(4.) That the apostles baptized, and caused others to baptize many thousands, and settle many churches, before any part of the New Testament was written, even many and many years.

(5.) That the apostles did their work as well and better than any that succeeded them.

(6.) That their successors in the common ministry, did, as far as any church history leadeth us up, instruct and catechise men in the meaning of the baptismal covenant, (which is the christian faith,) before they baptized them: yea, they kept them long in the state of catechumens usually, before they would baptize them. And after baptized but twice a year, at Easter and Whitsuntide (as our liturgy noteth). And they received an account of their tolerable understanding of religion, before they would receive them into the church.

(7.) No doubt then but the apostles did cause the baptizable to understand the three articles of Christ's own creed and covenant, and to give some account of it before they baptized them, ordinarily among the gentiles.

(8.) No doubt therefore but they used many more explicatory words, to cause them to understand those few.

(9.) There is neither proof nor probability, that they used a composure of just the same words, and no more or less: because they had to do with persons of several capacities, some knowing, who needed fewer words, and some ignorant and dull, who needed more: nor is any such composure come down to our hands.

(10.) But it is more than probable, that the matter opened by them to all the catechumens was still the same, when the words were not the same. For God's promises and man's conditions are still the same (where the gospel cometh). Though since by the occasion of heresies, some few material clauses are inserted. For all christians had one christianity, and must go one way to heaven.

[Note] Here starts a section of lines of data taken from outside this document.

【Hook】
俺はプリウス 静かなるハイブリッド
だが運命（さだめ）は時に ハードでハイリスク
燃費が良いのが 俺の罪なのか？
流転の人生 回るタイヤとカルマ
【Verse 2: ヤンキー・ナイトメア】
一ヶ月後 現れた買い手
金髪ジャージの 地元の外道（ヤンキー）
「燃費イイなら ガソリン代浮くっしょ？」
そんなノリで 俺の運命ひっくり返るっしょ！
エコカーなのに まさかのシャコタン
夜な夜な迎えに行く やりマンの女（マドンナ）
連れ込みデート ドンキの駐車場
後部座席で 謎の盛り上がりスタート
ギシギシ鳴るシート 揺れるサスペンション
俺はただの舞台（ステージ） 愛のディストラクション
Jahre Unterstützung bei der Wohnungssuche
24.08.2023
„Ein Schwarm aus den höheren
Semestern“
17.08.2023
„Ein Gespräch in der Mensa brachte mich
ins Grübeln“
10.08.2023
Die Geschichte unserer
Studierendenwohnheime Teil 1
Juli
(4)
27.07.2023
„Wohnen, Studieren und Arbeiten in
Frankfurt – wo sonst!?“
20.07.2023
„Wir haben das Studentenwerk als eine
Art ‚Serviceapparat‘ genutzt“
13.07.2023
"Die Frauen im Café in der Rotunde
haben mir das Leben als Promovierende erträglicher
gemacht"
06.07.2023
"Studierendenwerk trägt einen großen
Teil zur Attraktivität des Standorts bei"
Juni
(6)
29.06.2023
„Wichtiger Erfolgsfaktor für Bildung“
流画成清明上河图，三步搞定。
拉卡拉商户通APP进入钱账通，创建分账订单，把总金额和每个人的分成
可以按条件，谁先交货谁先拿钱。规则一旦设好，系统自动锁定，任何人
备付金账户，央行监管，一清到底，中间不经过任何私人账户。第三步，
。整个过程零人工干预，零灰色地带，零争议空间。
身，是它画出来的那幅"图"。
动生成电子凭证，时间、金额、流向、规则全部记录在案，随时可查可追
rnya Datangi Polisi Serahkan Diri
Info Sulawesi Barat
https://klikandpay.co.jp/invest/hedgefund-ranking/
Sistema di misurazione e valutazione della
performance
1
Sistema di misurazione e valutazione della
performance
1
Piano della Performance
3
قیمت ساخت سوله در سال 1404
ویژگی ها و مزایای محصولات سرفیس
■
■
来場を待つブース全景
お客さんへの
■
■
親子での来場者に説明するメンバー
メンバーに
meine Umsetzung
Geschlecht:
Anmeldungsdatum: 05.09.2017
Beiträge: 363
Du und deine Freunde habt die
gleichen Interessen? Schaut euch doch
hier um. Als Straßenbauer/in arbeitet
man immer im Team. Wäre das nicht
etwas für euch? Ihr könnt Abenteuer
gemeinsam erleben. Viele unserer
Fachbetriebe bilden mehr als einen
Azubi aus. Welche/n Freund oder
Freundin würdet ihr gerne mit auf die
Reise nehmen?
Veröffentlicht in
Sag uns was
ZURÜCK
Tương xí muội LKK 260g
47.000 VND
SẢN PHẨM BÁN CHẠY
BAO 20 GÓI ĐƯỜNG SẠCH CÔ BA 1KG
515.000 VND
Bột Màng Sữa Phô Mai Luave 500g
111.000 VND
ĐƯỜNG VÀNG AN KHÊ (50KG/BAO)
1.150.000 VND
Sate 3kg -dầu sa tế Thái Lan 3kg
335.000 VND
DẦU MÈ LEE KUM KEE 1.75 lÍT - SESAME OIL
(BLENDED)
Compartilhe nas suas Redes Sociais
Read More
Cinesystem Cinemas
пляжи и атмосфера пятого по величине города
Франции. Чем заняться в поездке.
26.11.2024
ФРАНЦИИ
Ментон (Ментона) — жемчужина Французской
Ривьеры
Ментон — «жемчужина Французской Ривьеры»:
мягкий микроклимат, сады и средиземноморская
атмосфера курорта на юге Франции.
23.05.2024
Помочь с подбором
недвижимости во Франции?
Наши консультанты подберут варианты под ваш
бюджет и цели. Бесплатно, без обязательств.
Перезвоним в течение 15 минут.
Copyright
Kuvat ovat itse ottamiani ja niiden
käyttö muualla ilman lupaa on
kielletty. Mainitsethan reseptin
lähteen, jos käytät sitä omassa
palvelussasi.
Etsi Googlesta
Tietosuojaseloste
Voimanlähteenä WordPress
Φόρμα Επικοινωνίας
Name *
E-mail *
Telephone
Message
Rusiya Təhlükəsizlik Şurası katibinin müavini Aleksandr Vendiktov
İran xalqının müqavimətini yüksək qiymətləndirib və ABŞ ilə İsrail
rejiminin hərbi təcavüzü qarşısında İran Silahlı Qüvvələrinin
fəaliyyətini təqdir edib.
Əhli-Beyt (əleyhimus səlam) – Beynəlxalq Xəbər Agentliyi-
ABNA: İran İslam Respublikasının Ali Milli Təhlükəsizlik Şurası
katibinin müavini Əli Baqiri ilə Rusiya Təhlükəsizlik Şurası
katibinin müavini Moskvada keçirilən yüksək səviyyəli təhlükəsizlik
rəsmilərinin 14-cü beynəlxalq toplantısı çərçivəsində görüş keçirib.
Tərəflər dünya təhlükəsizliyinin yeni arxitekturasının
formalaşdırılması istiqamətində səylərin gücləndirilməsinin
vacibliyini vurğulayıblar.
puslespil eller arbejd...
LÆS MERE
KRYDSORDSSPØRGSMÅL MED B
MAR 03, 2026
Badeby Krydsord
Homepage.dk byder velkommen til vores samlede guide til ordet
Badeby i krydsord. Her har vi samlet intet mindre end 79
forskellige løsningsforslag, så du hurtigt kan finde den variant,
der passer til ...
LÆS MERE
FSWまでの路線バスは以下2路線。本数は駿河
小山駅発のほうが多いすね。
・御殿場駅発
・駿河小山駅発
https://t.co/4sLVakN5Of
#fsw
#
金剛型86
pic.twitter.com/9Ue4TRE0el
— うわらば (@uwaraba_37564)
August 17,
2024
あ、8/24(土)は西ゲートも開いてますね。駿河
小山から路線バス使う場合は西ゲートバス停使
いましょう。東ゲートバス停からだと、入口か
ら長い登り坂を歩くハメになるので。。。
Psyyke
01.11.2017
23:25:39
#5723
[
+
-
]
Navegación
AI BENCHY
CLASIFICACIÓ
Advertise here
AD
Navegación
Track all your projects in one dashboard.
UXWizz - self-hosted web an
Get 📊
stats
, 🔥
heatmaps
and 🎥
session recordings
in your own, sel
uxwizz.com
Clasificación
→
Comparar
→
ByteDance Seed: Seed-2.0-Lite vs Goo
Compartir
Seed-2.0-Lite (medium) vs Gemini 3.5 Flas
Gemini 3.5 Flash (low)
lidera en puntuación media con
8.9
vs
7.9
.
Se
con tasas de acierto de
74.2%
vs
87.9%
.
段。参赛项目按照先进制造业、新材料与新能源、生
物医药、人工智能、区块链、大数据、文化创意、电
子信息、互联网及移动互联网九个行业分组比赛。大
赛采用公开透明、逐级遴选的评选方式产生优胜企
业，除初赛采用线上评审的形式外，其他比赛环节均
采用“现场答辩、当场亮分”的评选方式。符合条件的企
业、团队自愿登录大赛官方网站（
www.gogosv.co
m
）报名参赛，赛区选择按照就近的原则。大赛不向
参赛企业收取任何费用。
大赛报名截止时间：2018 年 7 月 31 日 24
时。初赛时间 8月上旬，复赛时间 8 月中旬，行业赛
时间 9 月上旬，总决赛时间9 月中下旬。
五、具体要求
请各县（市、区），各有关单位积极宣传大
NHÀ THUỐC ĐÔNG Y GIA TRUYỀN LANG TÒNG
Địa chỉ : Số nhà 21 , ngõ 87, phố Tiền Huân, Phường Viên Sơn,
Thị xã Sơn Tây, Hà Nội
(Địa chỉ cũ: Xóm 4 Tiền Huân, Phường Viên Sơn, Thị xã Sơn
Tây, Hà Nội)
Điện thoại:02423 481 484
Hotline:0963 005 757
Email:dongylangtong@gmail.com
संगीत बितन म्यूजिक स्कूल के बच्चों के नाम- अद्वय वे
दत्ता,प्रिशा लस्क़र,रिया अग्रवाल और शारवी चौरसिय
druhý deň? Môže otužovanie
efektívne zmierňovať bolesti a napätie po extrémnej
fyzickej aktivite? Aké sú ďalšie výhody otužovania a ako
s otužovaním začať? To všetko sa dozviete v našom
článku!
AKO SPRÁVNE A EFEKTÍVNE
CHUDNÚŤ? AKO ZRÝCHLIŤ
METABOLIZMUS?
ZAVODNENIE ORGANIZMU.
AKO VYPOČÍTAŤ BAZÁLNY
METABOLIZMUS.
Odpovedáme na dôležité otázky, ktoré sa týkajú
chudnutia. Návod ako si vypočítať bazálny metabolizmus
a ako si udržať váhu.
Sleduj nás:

(11.) It is also more than probable, that they did not needlessly vary the words, lest it should teach men to vary the matter: but that all christians before baptism, did make the same profession of faith as the sense, and very much the same as to the very words; using necessary caution, and yet avoiding unnecessary preciseness of formality; but so as to obviate damnable heresies, that the christian profession might attain its ends.

(12.) Lastly, no doubt but this practice of the apostles was exemplary, and imitated by the churches, and that thus the essentials of religion were, by the tradition of the creed and baptism, delivered by themselves, as far as christianity went, long before any book of the New Testament was written: and every christian was an impress, or transcript, or specimen of it.[392] And that the following churches using the same creed, (wholly in sense, and mostly in words,) might so far well call it the apostles' creed; as they did both the Western and the Nicene.

[390] Vid. Usher and Vossium de Symbolis.